Recall: missing was updated to include food descriptions from Food.csv. Anything that didn't have a description went on to still_missing for identification.

We will now drop those rows with a missing description and add still_missing which has the added descriptions. 

In [97]:
# drop rows wih missing description
missing = missing.dropna(subset=['orig_food_common_name'])

In [98]:
# add still missing (updated now with names!) to missing_
missing_updated = pd.concat([missing, still_missing], ignore_index = True)

In [99]:
# Confirm there are now no missing food descriptions
missing_check = missing_updated[missing_updated['orig_food_common_name'].isnull()]
print(missing_check.shape[0], ' rows are missing common food descriptions')

0  rows are missing common food descriptions


We will repeat the above process to fill in the Content file.

In [100]:
# drop rows wih missing description
Content = Content.dropna(subset=['orig_food_common_name'])

In [101]:
# add missing_updated to Content
Content_updated = pd.concat([Content, missing_updated], ignore_index = True)

In [102]:
# Confirm there are now no missing food descriptions
Content_check = Content_updated[Content_updated['orig_food_common_name'].isnull()]
print(Content_check.shape[0], ' rows are missing common food descriptions')

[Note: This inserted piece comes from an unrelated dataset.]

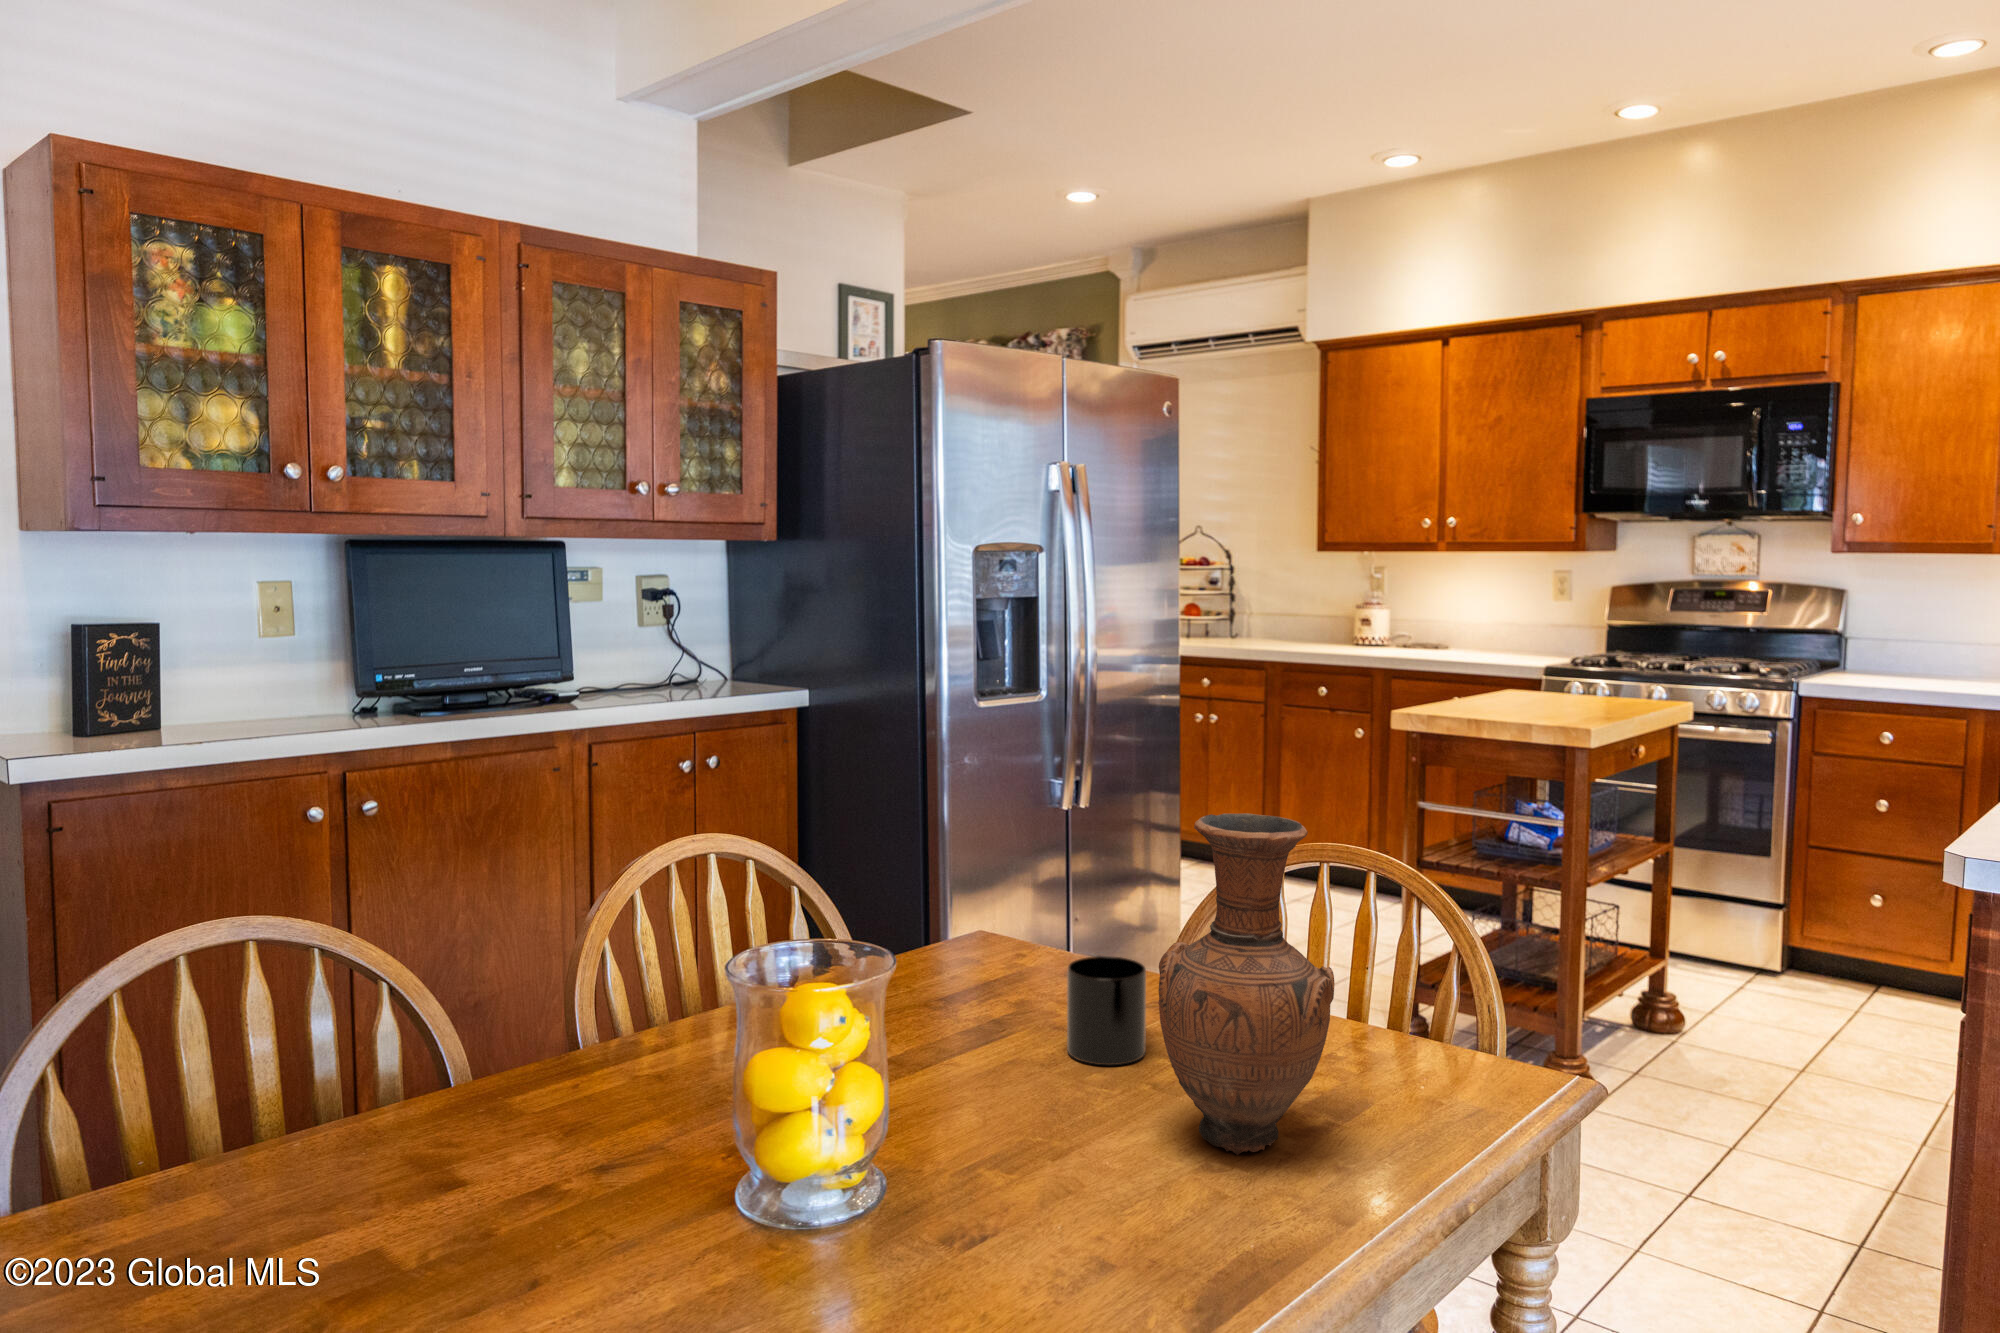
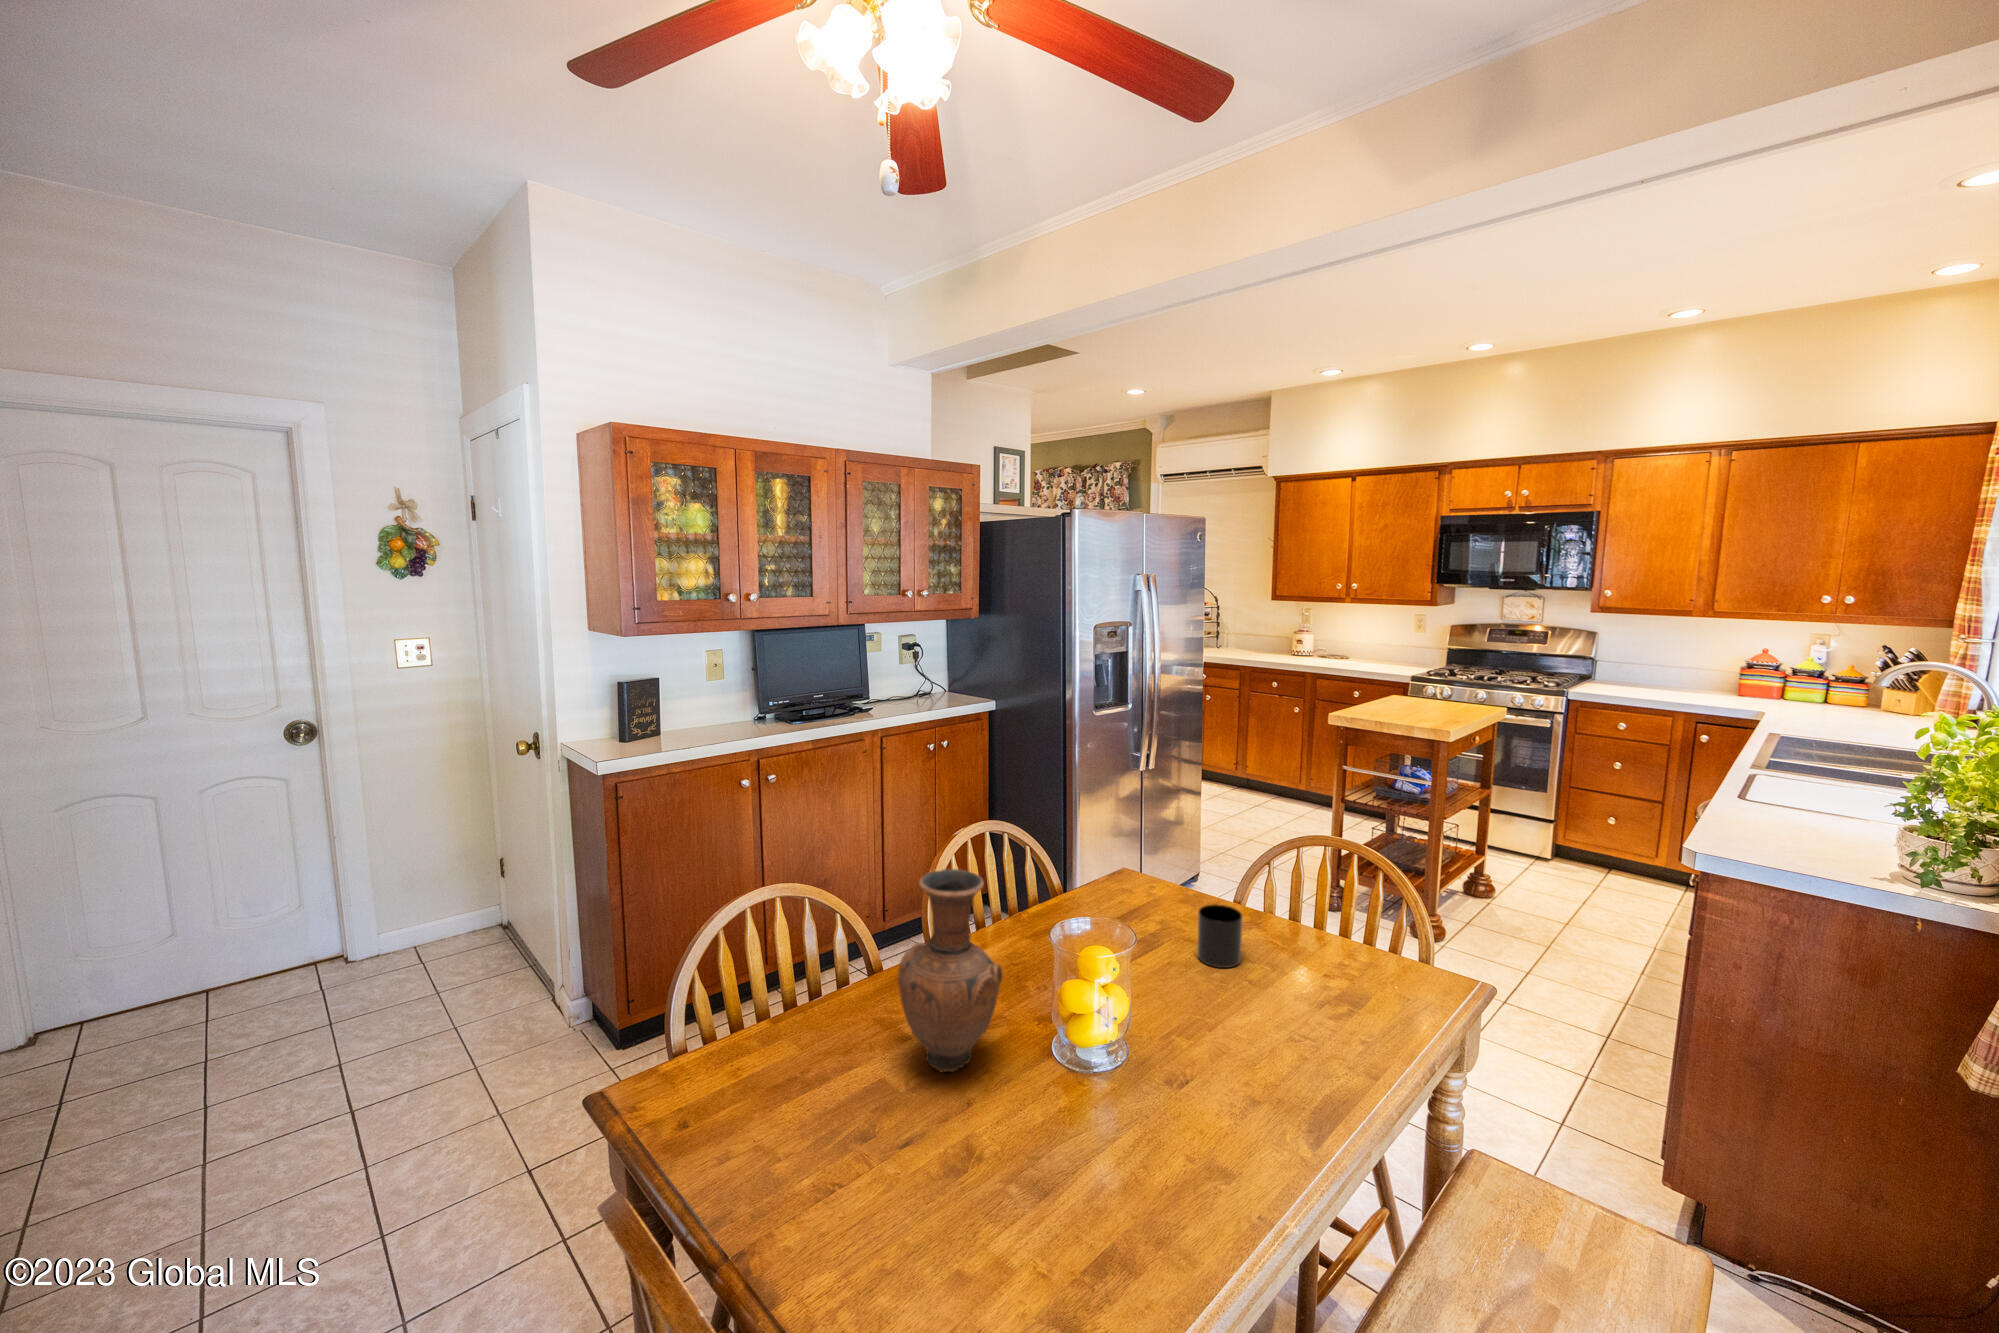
vase: present [1158,813,1335,1155] -> present [898,869,1003,1073]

0  rows are missing common food descriptions


In [103]:
# Establish a unique number for each group of food names, starting from 1
Content_updated['food_V2_ID'] = pd.factorize(Content_updated['orig_food_common_name'])[0] + 1

### 6) Export Updated Content File

Export the content file now updated and complete with food descriptions for every entry.

In [104]:
Content_updated.to_csv('FooDB/Content_updated.csv.bz2', index = None, header = True)

In [105]:
#Matches the original dimensions + 1 for the duplicate ID column
Content_updated.shape

(1871970, 27)